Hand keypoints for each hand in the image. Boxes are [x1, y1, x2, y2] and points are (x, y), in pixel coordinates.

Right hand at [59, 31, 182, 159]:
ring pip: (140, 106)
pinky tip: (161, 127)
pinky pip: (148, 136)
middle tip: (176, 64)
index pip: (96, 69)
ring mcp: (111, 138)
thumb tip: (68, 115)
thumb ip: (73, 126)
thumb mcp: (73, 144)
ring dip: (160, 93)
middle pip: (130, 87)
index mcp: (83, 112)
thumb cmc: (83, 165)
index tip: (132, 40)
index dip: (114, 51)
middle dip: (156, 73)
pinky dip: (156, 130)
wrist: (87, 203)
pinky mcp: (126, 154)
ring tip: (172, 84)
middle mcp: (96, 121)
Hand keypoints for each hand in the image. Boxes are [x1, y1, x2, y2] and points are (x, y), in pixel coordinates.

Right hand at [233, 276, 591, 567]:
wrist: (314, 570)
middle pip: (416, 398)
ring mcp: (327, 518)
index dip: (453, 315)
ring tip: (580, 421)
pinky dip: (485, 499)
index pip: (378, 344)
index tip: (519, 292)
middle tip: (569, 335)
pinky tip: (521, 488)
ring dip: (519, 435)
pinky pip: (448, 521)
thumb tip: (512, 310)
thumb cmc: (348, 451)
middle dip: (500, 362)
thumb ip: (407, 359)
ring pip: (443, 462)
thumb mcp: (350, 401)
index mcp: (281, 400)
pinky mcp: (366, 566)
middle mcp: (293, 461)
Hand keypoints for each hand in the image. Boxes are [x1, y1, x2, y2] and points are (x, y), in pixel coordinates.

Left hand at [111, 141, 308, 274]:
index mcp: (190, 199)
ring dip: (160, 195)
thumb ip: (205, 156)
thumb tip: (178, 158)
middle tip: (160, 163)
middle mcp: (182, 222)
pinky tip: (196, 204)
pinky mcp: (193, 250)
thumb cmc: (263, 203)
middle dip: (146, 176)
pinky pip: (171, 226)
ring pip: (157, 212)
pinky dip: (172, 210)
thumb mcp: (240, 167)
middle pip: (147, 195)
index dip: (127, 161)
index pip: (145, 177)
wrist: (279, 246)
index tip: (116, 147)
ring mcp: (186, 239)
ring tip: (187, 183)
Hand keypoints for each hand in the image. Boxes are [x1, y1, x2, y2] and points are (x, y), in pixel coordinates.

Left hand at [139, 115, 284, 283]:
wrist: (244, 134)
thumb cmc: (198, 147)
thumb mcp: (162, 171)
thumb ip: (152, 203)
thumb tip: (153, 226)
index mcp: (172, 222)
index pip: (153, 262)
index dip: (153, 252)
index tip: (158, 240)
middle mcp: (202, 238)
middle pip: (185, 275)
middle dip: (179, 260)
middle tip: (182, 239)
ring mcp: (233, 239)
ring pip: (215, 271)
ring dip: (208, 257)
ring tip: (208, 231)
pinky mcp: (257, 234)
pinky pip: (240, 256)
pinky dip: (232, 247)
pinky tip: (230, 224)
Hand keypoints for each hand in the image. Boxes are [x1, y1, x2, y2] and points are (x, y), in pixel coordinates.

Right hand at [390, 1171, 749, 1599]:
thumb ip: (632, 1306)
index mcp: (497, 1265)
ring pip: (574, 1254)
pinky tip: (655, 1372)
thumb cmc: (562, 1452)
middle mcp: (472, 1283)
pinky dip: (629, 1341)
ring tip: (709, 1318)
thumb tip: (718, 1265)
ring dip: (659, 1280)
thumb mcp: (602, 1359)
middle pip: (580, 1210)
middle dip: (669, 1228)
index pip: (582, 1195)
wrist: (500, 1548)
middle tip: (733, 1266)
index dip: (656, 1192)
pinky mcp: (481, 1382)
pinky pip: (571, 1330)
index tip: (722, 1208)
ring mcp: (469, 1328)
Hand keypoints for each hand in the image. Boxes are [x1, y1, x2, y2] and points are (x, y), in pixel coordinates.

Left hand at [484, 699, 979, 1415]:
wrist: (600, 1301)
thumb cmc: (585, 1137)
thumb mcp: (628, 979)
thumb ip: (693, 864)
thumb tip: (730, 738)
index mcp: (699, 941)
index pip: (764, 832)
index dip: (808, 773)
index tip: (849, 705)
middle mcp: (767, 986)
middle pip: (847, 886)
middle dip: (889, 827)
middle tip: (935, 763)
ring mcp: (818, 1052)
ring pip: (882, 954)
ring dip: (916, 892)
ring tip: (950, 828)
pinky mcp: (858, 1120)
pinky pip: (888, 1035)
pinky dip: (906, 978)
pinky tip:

Goal of the exercise => Transcribe all of the material exactly. Omit nothing.

Answer box =>
Hand keypoints for each hand in the image. Boxes are [x1, y1, x2, y2] and points are (x, y), in pixel coordinates.

Right hand at [59, 31, 182, 159]:
ring pip: (140, 106)
pinky tip: (161, 127)
pinky pip: (148, 136)
middle tip: (176, 64)
index pip: (96, 69)
ring mcp: (111, 138)
thumb tip: (68, 115)
thumb ip: (73, 126)
thumb mcp: (73, 144)
ring dip: (160, 93)
middle pip: (130, 87)
index mcp: (83, 112)
thumb cmc: (83, 165)
index tip: (132, 40)
index dip: (114, 51)
middle dip: (156, 73)
pinky dip: (156, 130)
wrist: (87, 203)
pinky mcp: (126, 154)
ring tip: (172, 84)
middle mcp: (96, 121)
Hand keypoints for each hand in the image. Boxes are [x1, y1, x2, y2] and points are (x, y), in pixel coordinates.

Right hand at [233, 276, 591, 567]:
wrist: (314, 570)
middle pip: (416, 398)
ring mcp: (327, 518)
index dip: (453, 315)
ring tip: (580, 421)
pinky dip: (485, 499)
index pip: (378, 344)
index tip: (519, 292)
middle tip: (569, 335)
pinky tip: (521, 488)
ring dip: (519, 435)
pinky pip: (448, 521)
thumb tip: (512, 310)
thumb cmc: (348, 451)
middle dip: (500, 362)
thumb ip: (407, 359)
ring pip: (443, 462)
thumb mcp: (350, 401)
index mcp: (281, 400)
pinky mcp: (366, 566)
middle mcp: (293, 461)
Hand keypoints for each hand in the image. Boxes are [x1, y1, x2, y2] and points are (x, y), in pixel coordinates.

Left hand at [111, 141, 308, 274]:
index mcp: (190, 199)
ring dip: (160, 195)
thumb ip: (205, 156)
thumb tip: (178, 158)
middle tip: (160, 163)
middle mcp: (182, 222)
pinky tip: (196, 204)
pinky mcp: (193, 250)
thumb cmc: (263, 203)
middle dip: (146, 176)
pinky pip: (171, 226)
ring pip: (157, 212)
pinky dip: (172, 210)
thumb mcp: (240, 167)
middle pip: (147, 195)
index dip: (127, 161)
index pip: (145, 177)
wrist: (279, 246)
index tip: (116, 147)
ring mcp: (186, 239)
ring tip: (187, 183)
Hand keypoints for each hand in the image. Boxes are [x1, y1, x2, y2] and points are (x, y), in pixel coordinates.

Left hand at [139, 115, 284, 283]:
wrist: (244, 134)
thumb cmc: (198, 147)
thumb mcp: (162, 171)
thumb ip: (152, 203)
thumb tip: (153, 226)
index mcp: (172, 222)
index pip: (153, 262)
index dip: (153, 252)
index tip: (158, 240)
middle mcp: (202, 238)
middle pip: (185, 275)
middle dip: (179, 260)
middle tip: (182, 239)
ring mcp: (233, 239)
ring pip: (215, 271)
ring dip: (208, 257)
ring tip: (208, 231)
pinky mcp: (257, 234)
pinky pip: (240, 256)
pinky dip: (232, 247)
pinky tip: (230, 224)
Hand keypoints for each hand in the image. Boxes are [x1, y1, x2, y2] and points are (x, y), in pixel coordinates.

Right hand at [390, 1171, 749, 1599]:
thumb ip: (632, 1306)
index mcp: (497, 1265)
ring pip: (574, 1254)
pinky tip: (655, 1372)
thumb cmc: (562, 1452)
middle mcp: (472, 1283)
pinky dip: (629, 1341)
ring tip: (709, 1318)
thumb tip: (718, 1265)
ring dip: (659, 1280)
thumb mcp: (602, 1359)
middle pip: (580, 1210)
middle dip: (669, 1228)
index pip: (582, 1195)
wrist: (500, 1548)
middle tip: (733, 1266)
index dip: (656, 1192)
pinky mcp: (481, 1382)
pinky pip: (571, 1330)
index tip: (722, 1208)
ring mcp: (469, 1328)
Hand keypoints for each hand in the image. Boxes are [x1, y1, x2, y2] and points are (x, y), in pixel coordinates.

Left hand at [484, 699, 979, 1415]:
wrist: (600, 1301)
thumb cmc: (585, 1137)
thumb mcp: (628, 979)
thumb ip: (693, 864)
thumb tip: (730, 738)
index mcp: (699, 941)
index pip: (764, 832)
index dip: (808, 773)
index tip: (849, 705)
middle mcp: (767, 986)
middle pip: (847, 886)
middle dip: (889, 827)
middle tip: (935, 763)
ring mcp: (818, 1052)
ring pip: (882, 954)
ring dip: (916, 892)
ring tip: (950, 828)
pinky mcp: (858, 1120)
pinky pip: (888, 1035)
pinky dip: (906, 978)
pinky tip:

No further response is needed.